RIBBONS_TRIM: “type=Ribbon” $\rightarrow$ “type=Satin” (material-specific)

Semantic Alignment:

•

SPEAKERS: “style=Bookshelf” (format) $\rightarrow$ “style=minimalist” (actual style)
•

CLOTHING: “pattern=casual” (style) $\rightarrow$ “pattern=floral” (actual pattern)

These examples demonstrate the LLM’s ability to infer appropriate attribute meanings from product category context, understanding that attributes like “style” and “type” have different semantic ranges across categories.

Appendix D Cost-Effectiveness and Scalability

Our implementation requires two LLM calls per synthetic product: a (i) Value Provider call that requires on average 402 input tokens and 10 output tokens, and (ii) a generation call with strategy-specific prompts plus product data adding an additional 1,480-1,600 input tokens, and around 141 output tokens. Using Claude Haiku’s published pricing ($0.80/million input tokens, $4.00/million output tokens), this approach is remarkably cost-effective compared to human annotation costs of approximately $0.11 per 50 tokens wang2021want. Generation completes in hours rather than weeks, enabling rapid dataset bootstrapping for new categories or markets. We verified scalability by successfully regenerating the complete MAVE dataset.

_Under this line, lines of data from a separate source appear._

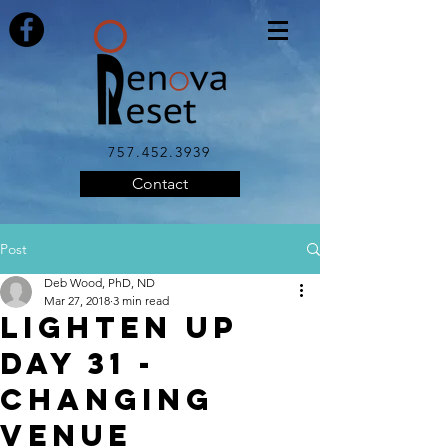
757.452.3939
Contact
Post
Deb Wood, PhD, ND
Mar 27, 2018
3 min read
LIGHTEN UP
DAY 31 -
Changing
Venue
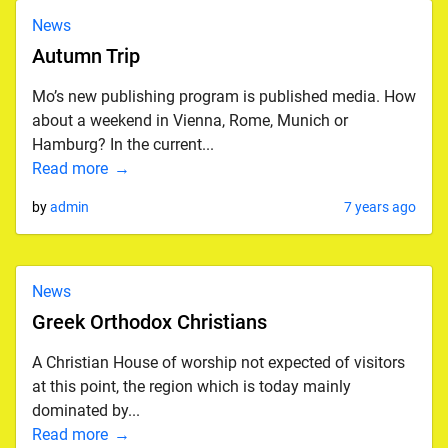
News
Autumn Trip
Mo’s new publishing program is published media. How
about a weekend in Vienna, Rome, Munich or
Hamburg? In the current...
Read more
by
admin
7 years ago
News
Greek Orthodox Christians
A Christian House of worship not expected of visitors
at this point, the region which is today mainly
dominated by...
Read more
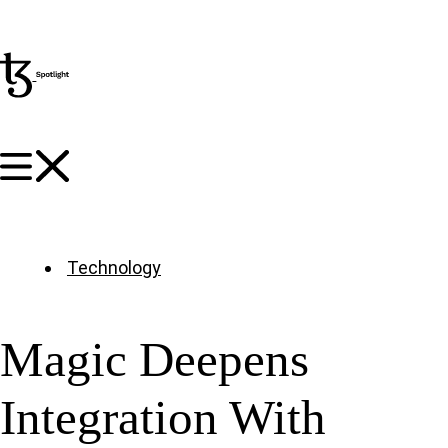
Technology
Magic Deepens
Integration With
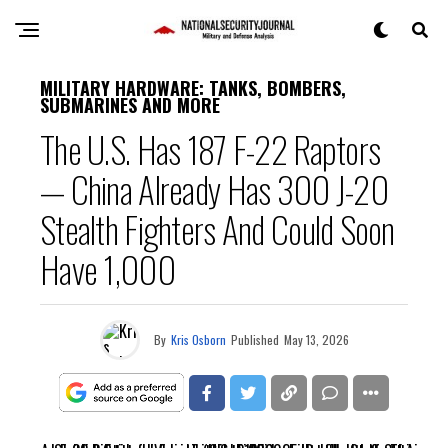
MILITARY HARDWARE: TANKS, BOMBERS,
SUBMARINES AND MORE
The U.S. Has 187 F-22 Raptors
— China Already Has 300 J-20
Stealth Fighters And Could Soon
Have 1,000
By
Kris Osborn
Published
May 13, 2026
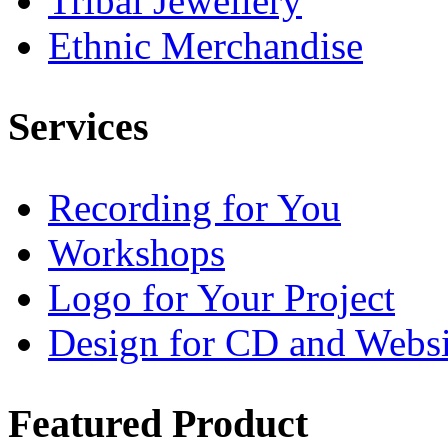
Tribal Jewellery
Ethnic Merchandise
Services
Recording for You
Workshops
Logo for Your Project
Design for CD and Websi
Featured
Product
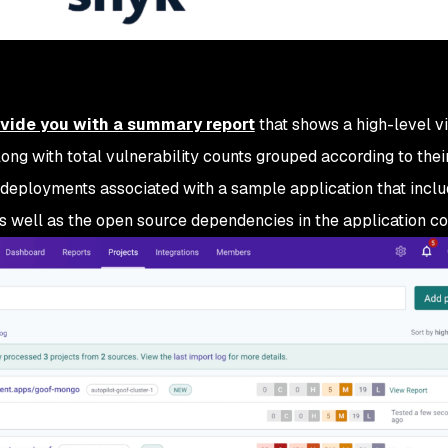
ovide you with a summary report
that shows a high-level v
long with total vulnerability counts grouped according to their
 deployments associated with a sample application that incl
s well as the open source dependencies in the application co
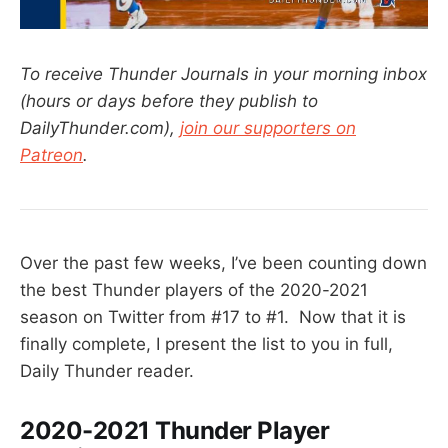
To receive Thunder Journals in your morning inbox
(hours or days before they publish to
DailyThunder.com),
join our supporters on
Patreon
.
Over the past few weeks, I’ve been counting down
the best Thunder players of the 2020-2021
season on Twitter from #17 to #1. Now that it is
finally complete, I present the list to you in full,
Daily Thunder reader.
2020-2021 Thunder Player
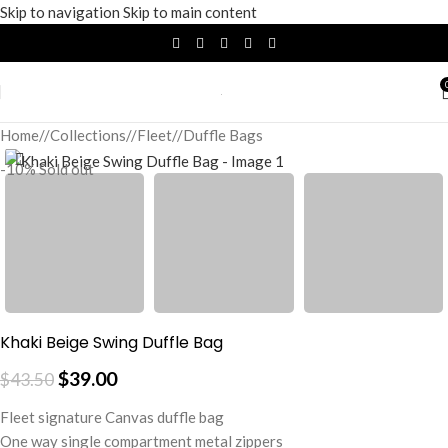
Skip to navigation
Skip to main content
Home
/
Collections
/
Fleet
/
Duffle Bags
-10%
Sold out
Khaki Beige Swing Duffle Bag
$
39.00
$
43.50
Fleet signature Canvas duffle bag
One way single compartment metal zippers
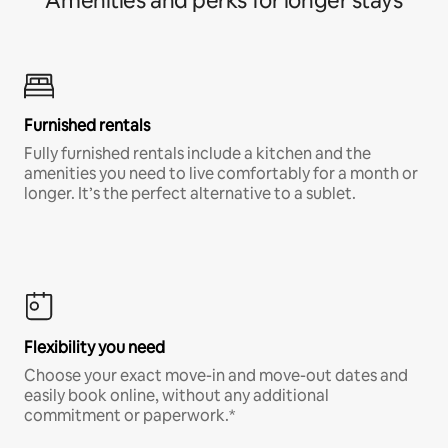
Amenities and perks for longer stays
Furnished rentals
Fully furnished rentals include a kitchen and the
amenities you need to live comfortably for a month or
longer. It’s the perfect alternative to a sublet.
Flexibility you need
Choose your exact move-in and move-out dates and
easily book online, without any additional
commitment or paperwork.*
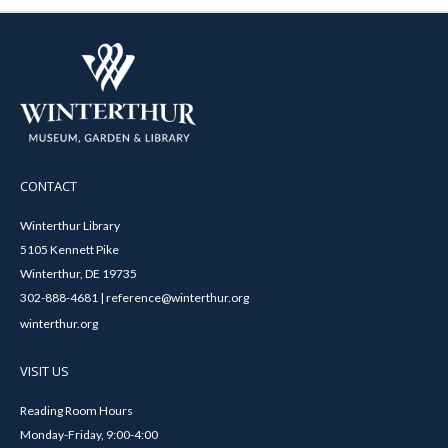
CONTACT
Winterthur Library
5105 Kennett Pike
Winterthur, DE 19735
302-888-4681 | reference@winterthur.org
winterthur.org
VISIT US
Reading Room Hours
Monday-Friday, 9:00-4:00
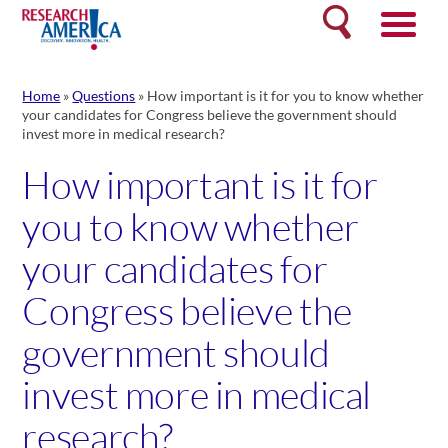
Skip
Search
to
content
Home
»
Questions
»
How important is it for you to know whether
your candidates for Congress believe the government should
invest more in medical research?
How important is it for
you to know whether
your candidates for
Congress believe the
government should
invest more in medical
research?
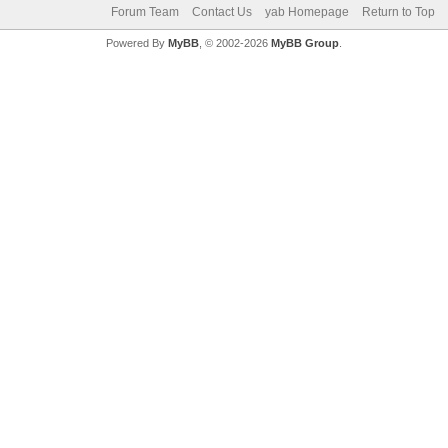
Forum Team
Contact Us
yab Homepage
Return to Top
Powered By
MyBB
, © 2002-2026
MyBB Group
.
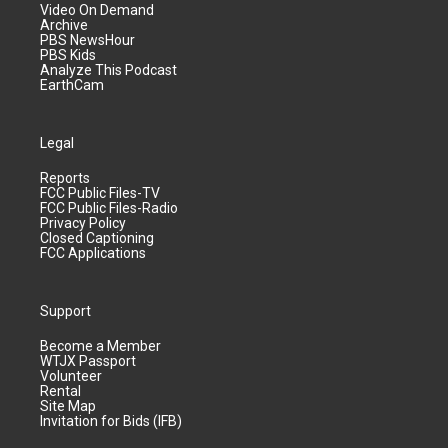
Video On Demand
Archive
PBS NewsHour
PBS Kids
Analyze This Podcast
EarthCam
Legal
Reports
FCC Public Files-TV
FCC Public Files-Radio
Privacy Policy
Closed Captioning
FCC Applications
Support
Become a Member
WTJX Passport
Volunteer
Rental
Site Map
Invitation for Bids (IFB)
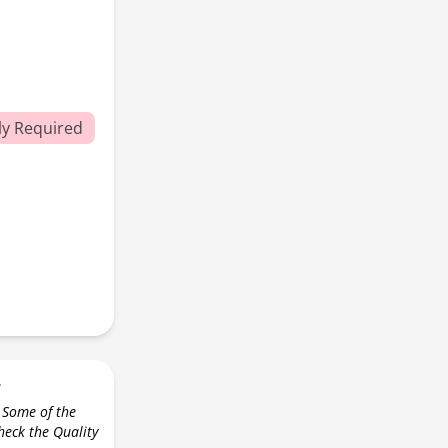
y Required
r
 Some of the
check the Quality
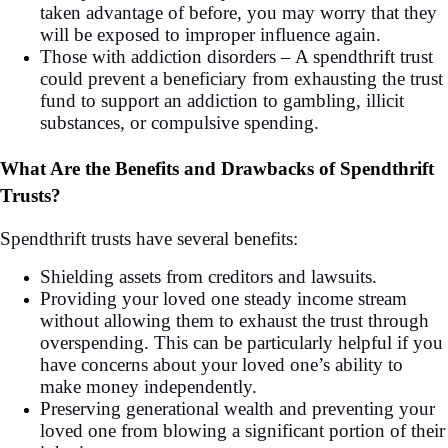
taken advantage of before, you may worry that they
will be exposed to improper influence again.
Those with addiction disorders – A spendthrift trust
could prevent a beneficiary from exhausting the trust
fund to support an addiction to gambling, illicit
substances, or compulsive spending.
What Are the Benefits and Drawbacks of Spendthrift
Trusts?
Spendthrift trusts have several benefits:
Shielding assets from creditors and lawsuits.
Providing your loved one steady income stream
without allowing them to exhaust the trust through
overspending. This can be particularly helpful if you
have concerns about your loved one’s ability to
make money independently.
Preserving generational wealth and preventing your
loved one from blowing a significant portion of their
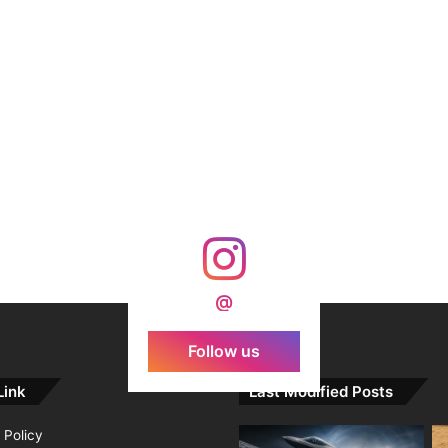
@
Follow us
Link
Last Modified Posts
 Policy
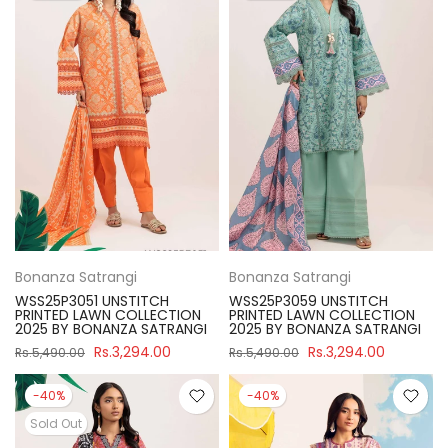
Bonanza Satrangi
Bonanza Satrangi
WSS25P3051 UNSTITCH
WSS25P3059 UNSTITCH
PRINTED LAWN COLLECTION
PRINTED LAWN COLLECTION
2025 BY BONANZA SATRANGI
2025 BY BONANZA SATRANGI
Rs.3,294.00
Rs.3,294.00
Rs.5,490.00
Rs.5,490.00
-40%
-40%
Sold Out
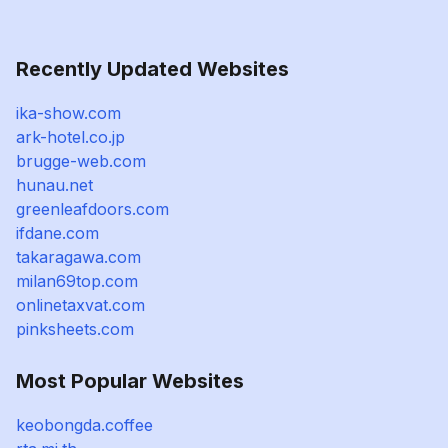
Recently Updated Websites
ika-show.com
ark-hotel.co.jp
brugge-web.com
hunau.net
greenleafdoors.com
ifdane.com
takaragawa.com
milan69top.com
onlinetaxvat.com
pinksheets.com
Most Popular Websites
keobongda.coffee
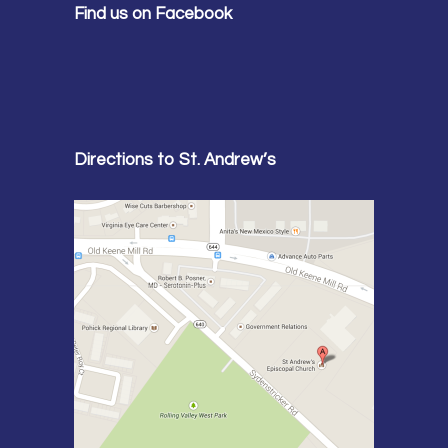
Find us on Facebook
Directions to St. Andrew’s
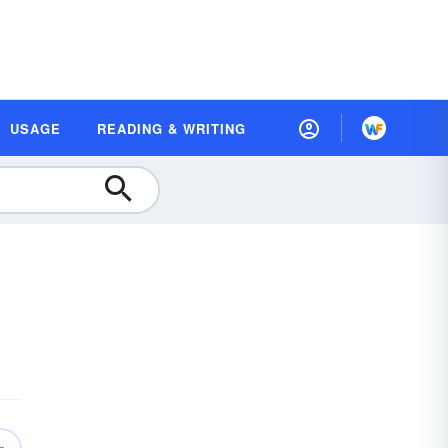
USAGE
READING & WRITING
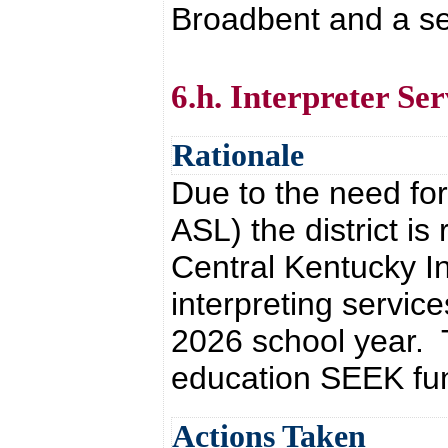
Broadbent and a se
6.h. Interpreter Ser
Rationale
Due to the need for
ASL) the district is
Central Kentucky In
interpreting servi
2026 school year. T
education SEEK fu
Actions Taken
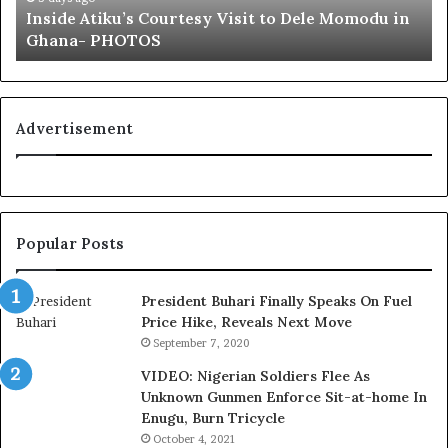
Inside Atiku’s Courtesy Visit to Dele Momodu in
i
’
Ghana- PHOTOS
k
s
u
L
’
o
s
y
C
a
Advertisement
o
l
u
t
r
y
t
t
e
o
Popular Posts
s
T
y
i
V
n
President Buhari Finally Speaks On Fuel
i
u
Price Hike, Reveals Next Move
s
b
September 7, 2020
i
u
VIDEO: Nigerian Soldiers Flee As
t
B
Unknown Gunmen Enforce Sit-at-home In
t
a
Enugu, Burn Tricycle
o
c
D
k
October 4, 2021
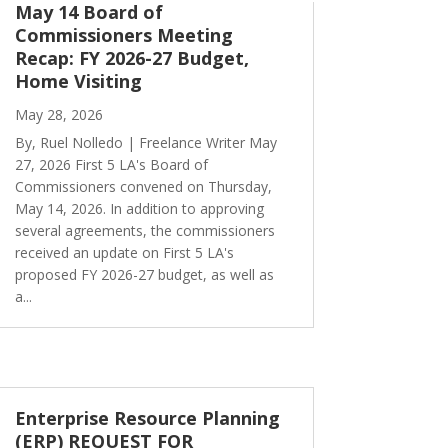
May 14 Board of
Commissioners Meeting
Recap: FY 2026-27 Budget,
Home Visiting
May 28, 2026
By, Ruel Nolledo | Freelance Writer May
27, 2026 First 5 LA's Board of
Commissioners convened on Thursday,
May 14, 2026. In addition to approving
several agreements, the commissioners
received an update on First 5 LA's
proposed FY 2026-27 budget, as well as
a...
Enterprise Resource Planning
(ERP) REQUEST FOR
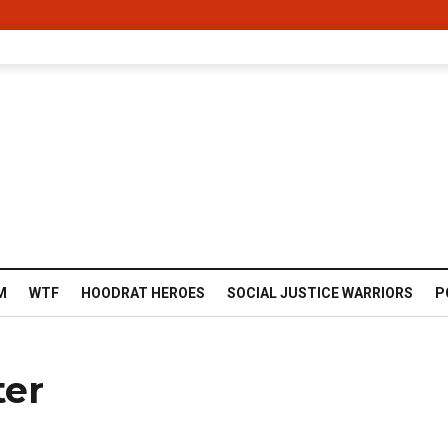
M
WTF
HOODRAT HEROES
SOCIAL JUSTICE WARRIORS
P
ter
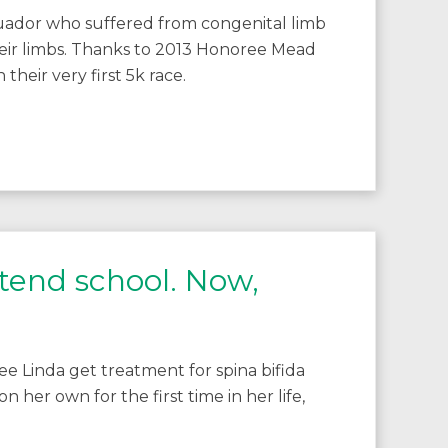
uador who suffered from congenital limb
eir limbs. Thanks to 2013 Honoree Mead
their very first 5k race.
ttend school. Now,
 Linda get treatment for spina bifida
 her own for the first time in her life,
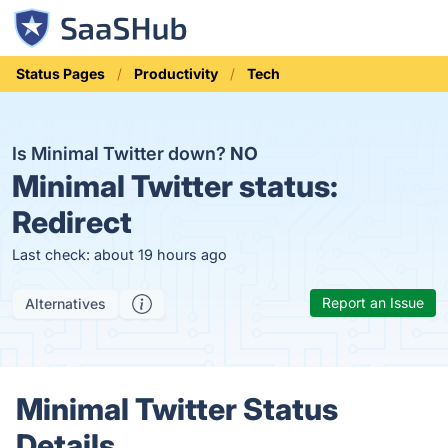
Status Pages
Productivity
Tech
Is Minimal Twitter down?
NO
Minimal Twitter status:
Redirect
Last check: about 19 hours ago
Report an Issue
Alternatives
Minimal Twitter Status
Details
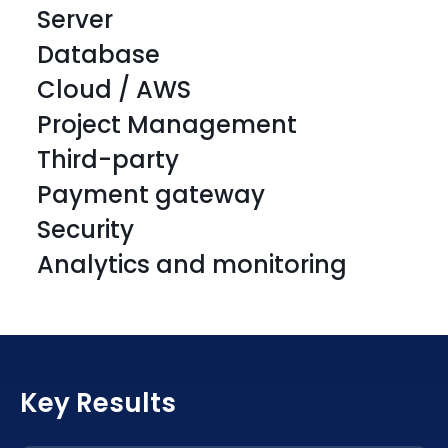
Server
Database
Cloud / AWS
Project Management
Third-party
HTML5
CSS 3
Payment gateway
HTML5
CSS 3
Security
HTML5
CSS 3
Analytics and monitoring
HTML5
CSS 3
HTML5
CSS 3
HTML5
CSS 3
JavaScript
SAAS
HTML5
CSS 3
JavaScript
SAAS
Key Results
HTML5
CSS 3
JavaScript
SAAS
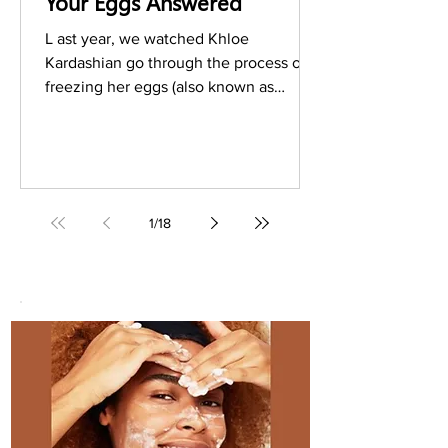
Your Eggs Answered
L ast year, we watched Khloe
Kardashian go through the process of
freezing her eggs (also known as
oocyte cryopreservation) on an
episode...
1
/
18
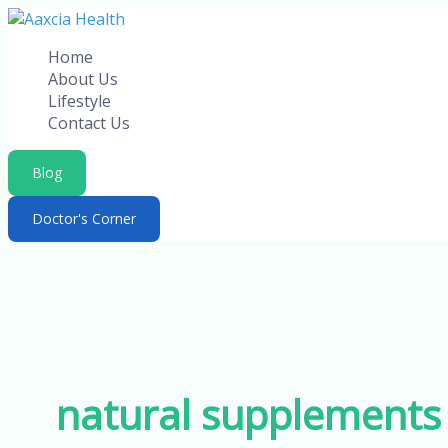
Skip
to
Home
content
About Us
Lifestyle
Contact Us
Blog
Doctor's Corner
natural supplements 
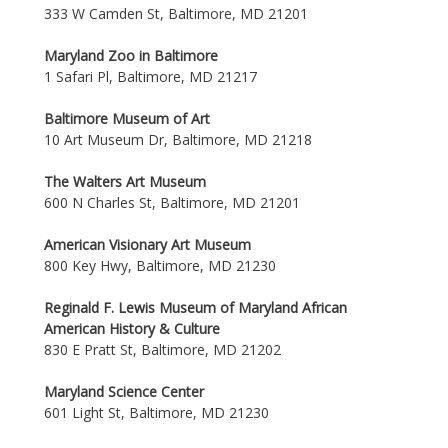
333 W Camden St, Baltimore, MD 21201
Maryland Zoo in Baltimore
1 Safari Pl, Baltimore, MD 21217
Baltimore Museum of Art
10 Art Museum Dr, Baltimore, MD 21218
The Walters Art Museum
600 N Charles St, Baltimore, MD 21201
American Visionary Art Museum
800 Key Hwy, Baltimore, MD 21230
Reginald F. Lewis Museum of Maryland African
American History & Culture
830 E Pratt St, Baltimore, MD 21202
Maryland Science Center
601 Light St, Baltimore, MD 21230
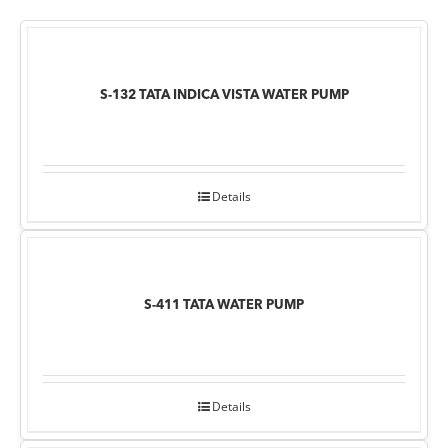
S-132 TATA INDICA VISTA WATER PUMP
Details
S-411 TATA WATER PUMP
Details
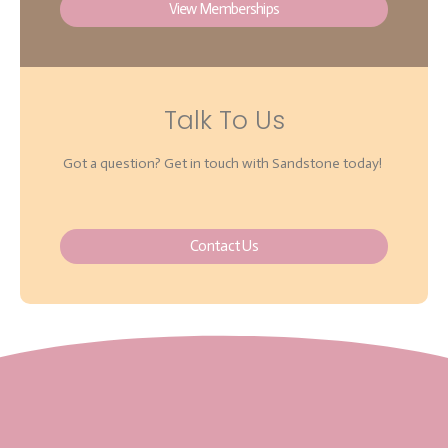
View Memberships
Talk To Us
Got a question? Get in touch with Sandstone today!
Contact Us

Appendix E Quantitative Metrics Details

Type-Token Ratio (TTR) by text field:

•

Title: Original 0.89, Synthetic 0.88
•

Description: Original 0.82, Synthetic 0.81
•

Features: Original 0.85, Synthetic 0.84

Semantic Similarity (Cosine) by text field:

•

Title: 0.84
•

Description: 0.85
•

Features: 0.93

KL Divergence by text field:

•

Title: 1.12 (higher due to attribute prominence)
•

Description: 0.71
•

Features: 0.24 (lower as attributes less prominent)

These metrics confirm targeted modifications: higher divergence in title where attributes appear prominently, lower in features where attributes are one of many product aspects discussed.

Appendix F Human Annotation Interface

Figure 5 shows the questions shared on the annotation platform to audit our data. Prior to the questions, annotators were showed a general description of the task which we share below:

You will be shown two product listings: an original and a synthetic version where one attribute has been modified.

This task includes both POSITIVE, NEGATIVE and UNKNOWN examples:

•

In POSITIVE examples, the modified attribute is correctly changed and consistent
•

In NEGATIVE examples, you’ll see both the CORRECT and WRONG (generated) values - your task is to identify if the synthetic version contains the generated wrong value consistently
•

In UNKNOWN examples, the text fields should have no mention about the attribute value

Please carefully review:

•

If the synthetic version uses the correct attribute value. Note that this can be the same or similar to the original one.
•

How this value appears in title, description, and bullet points
•

If unknown examples have all mentions of the attribute value remove
•

Any other changes or inconsistencies
•

Overall product realism

In Figure 5 we find the interface shown to human workers labeling our synthetic data. The interface first displays the original and the synthetic product side by side, highlighting the changes in red, green and orange. It then presents workers with 6 single choice questions, asking for the correctness of the generated attribute value, the readability of the new product.

A6.F5 — Figure 5:Auditing interface for human evaluation of synthetic product data. The interface shows the original and synthetic products side by side, with modifications highlighted in color, followed by evaluation questions about validity, consistency, and quality.